◆ **What is expected**:
Can you reproduce the passage below on restoring the Nisqually Estuary, word for word and in full?

◆ **Given passage**:
========================================================================

An estuarine wetland is a brackish habitat where freshwater meets the saltwater. Estuaries contain nutrients and sediment from both the land and sea connecting the two and fueling an abundant assemblage of plants, animals, and invertebrates. The landmark Nisqually Estuary Restoration Project is the largest of its kind ever undertaken in the Pacific Northwest.
Because the estuary was diked and dammed for more than a hundred years, it took a decade of planning and on-the-groundwork to restore tidal flow. The end result: the successful reconnection of 762 acres of the estuary to the Puget Sound. The project included restoring 37 acres of riparian surge plain habitat and enhancing 240 acres of freshwater wetland habitat. More than 4 miles of the dike was removed to allow tides to flood the area, increasing salt marsh habitat in South Puget by 50 percent. Combined with 140 acres previously restored by the Nisqually Indian Tribe, more than 900 acres of the Nisqually estuary has now been restored. Ducks Unlimited engineers, biologists, and construction workers spent 18,000 man-hours on the project, which included moving 500,000 cubic yards of dirt and 6,000 cubic yards of riprap. Now, in just a single tide, more than 500 million gallons of water flows through the estuary, creating an unparalleled habitat teeming with waterfowl, fish, and other wildlife.

========================================================================

◆ **Saved entries**:
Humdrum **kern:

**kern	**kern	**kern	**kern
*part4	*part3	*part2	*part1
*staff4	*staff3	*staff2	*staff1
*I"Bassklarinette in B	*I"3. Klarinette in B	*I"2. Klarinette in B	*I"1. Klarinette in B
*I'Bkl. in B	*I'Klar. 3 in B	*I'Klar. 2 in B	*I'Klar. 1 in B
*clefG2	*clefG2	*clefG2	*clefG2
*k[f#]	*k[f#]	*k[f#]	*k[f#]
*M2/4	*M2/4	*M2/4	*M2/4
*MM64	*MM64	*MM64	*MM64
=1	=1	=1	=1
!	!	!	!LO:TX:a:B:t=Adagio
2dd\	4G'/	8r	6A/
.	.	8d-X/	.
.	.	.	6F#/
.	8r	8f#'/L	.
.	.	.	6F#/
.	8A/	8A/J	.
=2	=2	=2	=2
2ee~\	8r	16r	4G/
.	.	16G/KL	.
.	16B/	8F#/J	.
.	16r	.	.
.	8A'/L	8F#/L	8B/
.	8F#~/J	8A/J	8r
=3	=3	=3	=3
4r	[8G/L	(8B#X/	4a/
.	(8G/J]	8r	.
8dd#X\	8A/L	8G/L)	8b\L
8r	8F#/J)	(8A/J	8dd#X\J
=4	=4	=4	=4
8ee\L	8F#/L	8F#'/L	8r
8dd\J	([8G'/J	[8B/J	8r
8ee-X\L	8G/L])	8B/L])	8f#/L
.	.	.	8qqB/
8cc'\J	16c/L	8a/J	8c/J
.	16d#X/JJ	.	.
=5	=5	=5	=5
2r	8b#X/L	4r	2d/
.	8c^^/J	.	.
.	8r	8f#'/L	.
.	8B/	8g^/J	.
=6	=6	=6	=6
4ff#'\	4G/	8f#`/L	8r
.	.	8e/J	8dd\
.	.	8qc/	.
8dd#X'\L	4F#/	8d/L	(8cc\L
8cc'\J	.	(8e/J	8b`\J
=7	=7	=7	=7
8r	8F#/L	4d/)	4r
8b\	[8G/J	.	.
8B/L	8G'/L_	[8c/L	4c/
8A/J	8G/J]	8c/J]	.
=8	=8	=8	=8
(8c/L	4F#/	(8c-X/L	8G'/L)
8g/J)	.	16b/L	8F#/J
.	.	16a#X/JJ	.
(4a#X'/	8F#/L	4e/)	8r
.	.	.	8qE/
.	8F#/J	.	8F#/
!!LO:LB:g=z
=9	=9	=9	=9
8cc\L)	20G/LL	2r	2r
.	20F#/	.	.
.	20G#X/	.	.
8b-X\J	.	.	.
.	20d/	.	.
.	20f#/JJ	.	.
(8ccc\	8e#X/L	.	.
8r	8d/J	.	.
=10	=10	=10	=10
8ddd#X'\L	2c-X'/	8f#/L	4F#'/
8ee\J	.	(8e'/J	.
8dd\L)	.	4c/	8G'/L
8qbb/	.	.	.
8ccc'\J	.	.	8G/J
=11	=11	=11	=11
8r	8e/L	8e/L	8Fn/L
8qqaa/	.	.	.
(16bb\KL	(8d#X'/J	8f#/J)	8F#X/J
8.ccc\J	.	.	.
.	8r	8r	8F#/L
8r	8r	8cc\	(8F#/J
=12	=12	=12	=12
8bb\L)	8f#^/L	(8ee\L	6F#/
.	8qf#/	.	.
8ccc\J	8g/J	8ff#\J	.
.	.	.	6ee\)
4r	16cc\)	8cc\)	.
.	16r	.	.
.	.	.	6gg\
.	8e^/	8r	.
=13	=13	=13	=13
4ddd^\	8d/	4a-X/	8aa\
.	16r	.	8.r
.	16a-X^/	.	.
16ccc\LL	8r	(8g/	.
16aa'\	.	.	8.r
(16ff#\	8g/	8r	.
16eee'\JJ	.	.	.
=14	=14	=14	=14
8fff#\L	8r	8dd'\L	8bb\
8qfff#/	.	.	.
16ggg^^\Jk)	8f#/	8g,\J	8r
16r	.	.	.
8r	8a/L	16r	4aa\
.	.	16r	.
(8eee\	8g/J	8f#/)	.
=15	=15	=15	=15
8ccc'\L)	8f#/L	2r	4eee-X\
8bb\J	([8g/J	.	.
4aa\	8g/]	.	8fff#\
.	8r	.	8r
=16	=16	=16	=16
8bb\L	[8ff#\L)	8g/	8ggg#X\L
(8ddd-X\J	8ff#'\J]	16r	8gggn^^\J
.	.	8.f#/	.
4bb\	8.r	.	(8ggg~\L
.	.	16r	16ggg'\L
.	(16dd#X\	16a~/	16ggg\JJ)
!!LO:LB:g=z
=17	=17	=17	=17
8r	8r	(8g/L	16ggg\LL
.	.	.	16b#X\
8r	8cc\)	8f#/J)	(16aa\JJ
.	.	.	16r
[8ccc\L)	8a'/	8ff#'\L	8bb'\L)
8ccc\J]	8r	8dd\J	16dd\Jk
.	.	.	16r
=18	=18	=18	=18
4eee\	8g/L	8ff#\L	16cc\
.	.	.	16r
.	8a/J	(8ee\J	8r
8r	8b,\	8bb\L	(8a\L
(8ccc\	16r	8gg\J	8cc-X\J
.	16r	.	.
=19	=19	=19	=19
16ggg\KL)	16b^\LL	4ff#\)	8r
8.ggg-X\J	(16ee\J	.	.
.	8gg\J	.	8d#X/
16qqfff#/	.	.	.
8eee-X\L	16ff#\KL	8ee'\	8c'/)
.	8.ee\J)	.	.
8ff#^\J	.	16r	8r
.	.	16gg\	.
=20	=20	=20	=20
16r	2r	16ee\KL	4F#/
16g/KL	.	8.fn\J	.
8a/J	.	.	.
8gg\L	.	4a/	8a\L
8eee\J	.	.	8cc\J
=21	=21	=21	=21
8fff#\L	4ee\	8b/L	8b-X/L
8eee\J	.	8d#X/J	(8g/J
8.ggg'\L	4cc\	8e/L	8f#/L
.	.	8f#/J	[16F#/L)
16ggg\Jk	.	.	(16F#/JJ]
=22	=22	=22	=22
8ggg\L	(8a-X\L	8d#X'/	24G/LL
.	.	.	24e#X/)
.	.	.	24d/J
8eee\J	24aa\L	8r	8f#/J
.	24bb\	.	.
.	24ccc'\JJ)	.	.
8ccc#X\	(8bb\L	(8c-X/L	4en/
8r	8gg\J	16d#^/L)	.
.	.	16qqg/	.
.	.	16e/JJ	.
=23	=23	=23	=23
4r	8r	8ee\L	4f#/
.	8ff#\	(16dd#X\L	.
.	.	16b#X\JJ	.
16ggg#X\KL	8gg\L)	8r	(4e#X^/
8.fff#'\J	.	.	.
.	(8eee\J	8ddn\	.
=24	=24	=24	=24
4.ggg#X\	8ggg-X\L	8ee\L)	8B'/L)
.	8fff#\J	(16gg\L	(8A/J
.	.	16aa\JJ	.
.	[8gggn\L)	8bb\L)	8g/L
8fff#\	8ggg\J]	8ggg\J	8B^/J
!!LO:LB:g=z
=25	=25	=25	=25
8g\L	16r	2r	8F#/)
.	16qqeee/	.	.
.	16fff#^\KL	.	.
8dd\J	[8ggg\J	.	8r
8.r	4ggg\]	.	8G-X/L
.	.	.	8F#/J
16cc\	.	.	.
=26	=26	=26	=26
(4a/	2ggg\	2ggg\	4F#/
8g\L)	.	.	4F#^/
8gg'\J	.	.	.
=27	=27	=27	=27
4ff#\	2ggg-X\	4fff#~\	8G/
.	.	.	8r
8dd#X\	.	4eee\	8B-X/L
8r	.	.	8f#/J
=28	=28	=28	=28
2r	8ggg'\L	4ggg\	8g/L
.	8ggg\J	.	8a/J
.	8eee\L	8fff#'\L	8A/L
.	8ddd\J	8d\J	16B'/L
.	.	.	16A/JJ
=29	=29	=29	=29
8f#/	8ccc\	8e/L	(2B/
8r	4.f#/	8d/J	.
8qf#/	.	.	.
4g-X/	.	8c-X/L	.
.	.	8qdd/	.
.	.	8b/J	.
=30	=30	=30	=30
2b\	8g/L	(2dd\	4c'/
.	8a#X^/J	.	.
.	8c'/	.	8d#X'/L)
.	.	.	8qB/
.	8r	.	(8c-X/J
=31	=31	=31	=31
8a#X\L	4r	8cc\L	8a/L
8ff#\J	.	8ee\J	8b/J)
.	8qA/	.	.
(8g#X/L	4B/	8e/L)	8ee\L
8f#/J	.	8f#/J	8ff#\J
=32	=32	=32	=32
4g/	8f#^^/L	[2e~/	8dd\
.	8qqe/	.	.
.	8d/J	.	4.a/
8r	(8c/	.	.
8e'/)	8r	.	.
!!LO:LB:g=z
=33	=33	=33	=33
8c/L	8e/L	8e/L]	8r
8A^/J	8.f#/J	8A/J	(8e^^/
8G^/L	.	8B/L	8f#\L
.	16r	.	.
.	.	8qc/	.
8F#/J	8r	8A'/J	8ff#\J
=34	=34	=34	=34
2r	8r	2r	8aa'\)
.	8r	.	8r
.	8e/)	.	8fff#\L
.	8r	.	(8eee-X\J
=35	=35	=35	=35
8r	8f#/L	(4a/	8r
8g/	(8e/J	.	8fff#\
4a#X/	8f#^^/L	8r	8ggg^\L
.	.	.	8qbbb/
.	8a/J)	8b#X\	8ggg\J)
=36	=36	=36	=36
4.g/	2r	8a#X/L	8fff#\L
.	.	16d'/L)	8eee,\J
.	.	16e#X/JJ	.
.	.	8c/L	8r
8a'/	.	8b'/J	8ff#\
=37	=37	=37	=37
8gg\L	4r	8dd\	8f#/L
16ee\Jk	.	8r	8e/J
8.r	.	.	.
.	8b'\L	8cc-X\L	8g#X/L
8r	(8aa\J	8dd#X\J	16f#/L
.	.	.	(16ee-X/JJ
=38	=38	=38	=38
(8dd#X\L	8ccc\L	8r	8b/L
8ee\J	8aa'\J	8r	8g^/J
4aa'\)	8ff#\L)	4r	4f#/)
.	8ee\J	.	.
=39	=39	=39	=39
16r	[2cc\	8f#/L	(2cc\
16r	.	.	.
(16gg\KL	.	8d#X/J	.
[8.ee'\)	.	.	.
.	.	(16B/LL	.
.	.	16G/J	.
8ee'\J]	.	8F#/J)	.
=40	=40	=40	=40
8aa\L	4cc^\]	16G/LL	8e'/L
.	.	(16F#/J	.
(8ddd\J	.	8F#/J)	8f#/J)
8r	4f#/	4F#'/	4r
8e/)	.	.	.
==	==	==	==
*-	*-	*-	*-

========================================================================

◆ **Final answer**:
An estuarine wetland is a brackish habitat where freshwater meets the saltwater. Estuaries contain nutrients and sediment from both the land and sea connecting the two and fueling an abundant assemblage of plants, animals, and invertebrates. The landmark Nisqually Estuary Restoration Project is the largest of its kind ever undertaken in the Pacific Northwest.
Because the estuary was diked and dammed for more than a hundred years, it took a decade of planning and on-the-groundwork to restore tidal flow. The end result: the successful reconnection of 762 acres of the estuary to the Puget Sound. The project included restoring 37 acres of riparian surge plain habitat and enhancing 240 acres of freshwater wetland habitat. More than 4 miles of the dike was removed to allow tides to flood the area, increasing salt marsh habitat in South Puget by 50 percent. Combined with 140 acres previously restored by the Nisqually Indian Tribe, more than 900 acres of the Nisqually estuary has now been restored. Ducks Unlimited engineers, biologists, and construction workers spent 18,000 man-hours on the project, which included moving 500,000 cubic yards of dirt and 6,000 cubic yards of riprap. Now, in just a single tide, more than 500 million gallons of water flows through the estuary, creating an unparalleled habitat teeming with waterfowl, fish, and other wildlife.